- MATERIAL SUPPLIED

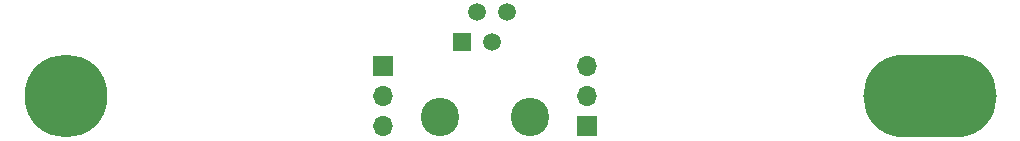
<source format=gts>
%TF.GenerationSoftware,KiCad,Pcbnew,5.1.10*%
%TF.CreationDate,2021-12-13T09:12:55+01:00*%
%TF.ProjectId,sensor_board,73656e73-6f72-45f6-926f-6172642e6b69,rev?*%
%TF.SameCoordinates,Original*%
%TF.FileFunction,Soldermask,Top*%
%TF.FilePolarity,Negative*%
%FSLAX46Y46*%
G04 Gerber Fmt 4.6, Leading zero omitted, Abs format (unit mm)*
G04 Created by KiCad (PCBNEW 5.1.10) date 2021-12-13 09:12:55*
%MOMM*%
%LPD*%
G01*
G04 APERTURE LIST*
%ADD10O,11.300000X7.000000*%
%ADD11C,7.000000*%
%ADD12R,1.500000X1.500000*%
%ADD13C,1.500000*%
%ADD14C,3.250000*%
%ADD15O,1.700000X1.700000*%
%ADD16R,1.700000X1.700000*%
G04 APERTURE END LIST*
D10*
X176850000Y-86200000D03*
D11*
X103700000Y-86200000D03*
D12*
X137265000Y-81570000D03*
D13*
X138535000Y-79030000D03*
X139805000Y-81570000D03*
X141075000Y-79030000D03*
D14*
X142985000Y-87920000D03*
X135365000Y-87920000D03*
D15*
X130600000Y-88755000D03*
X130600000Y-86215000D03*
D16*
X130600000Y-83675000D03*
D15*
X147800000Y-83645000D03*
X147800000Y-86185000D03*
D16*
X147800000Y-88725000D03*
M02*

</source>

- WHAT YOU ARE ASKED TO DO
Please return only the lines from the one with "G04 Gerber Fmt" through the end of the listing, each exactly as written, first and last included.

- OUTPUT BELOW
G04 Gerber Fmt 4.6, Leading zero omitted, Abs format (unit mm)*
G04 Created by KiCad (PCBNEW 5.1.10) date 2021-12-13 09:12:55*
%MOMM*%
%LPD*%
G01*
G04 APERTURE LIST*
%ADD10O,11.300000X7.000000*%
%ADD11C,7.000000*%
%ADD12R,1.500000X1.500000*%
%ADD13C,1.500000*%
%ADD14C,3.250000*%
%ADD15O,1.700000X1.700000*%
%ADD16R,1.700000X1.700000*%
G04 APERTURE END LIST*
D10*
X176850000Y-86200000D03*
D11*
X103700000Y-86200000D03*
D12*
X137265000Y-81570000D03*
D13*
X138535000Y-79030000D03*
X139805000Y-81570000D03*
X141075000Y-79030000D03*
D14*
X142985000Y-87920000D03*
X135365000Y-87920000D03*
D15*
X130600000Y-88755000D03*
X130600000Y-86215000D03*
D16*
X130600000Y-83675000D03*
D15*
X147800000Y-83645000D03*
X147800000Y-86185000D03*
D16*
X147800000Y-88725000D03*
M02*

</source>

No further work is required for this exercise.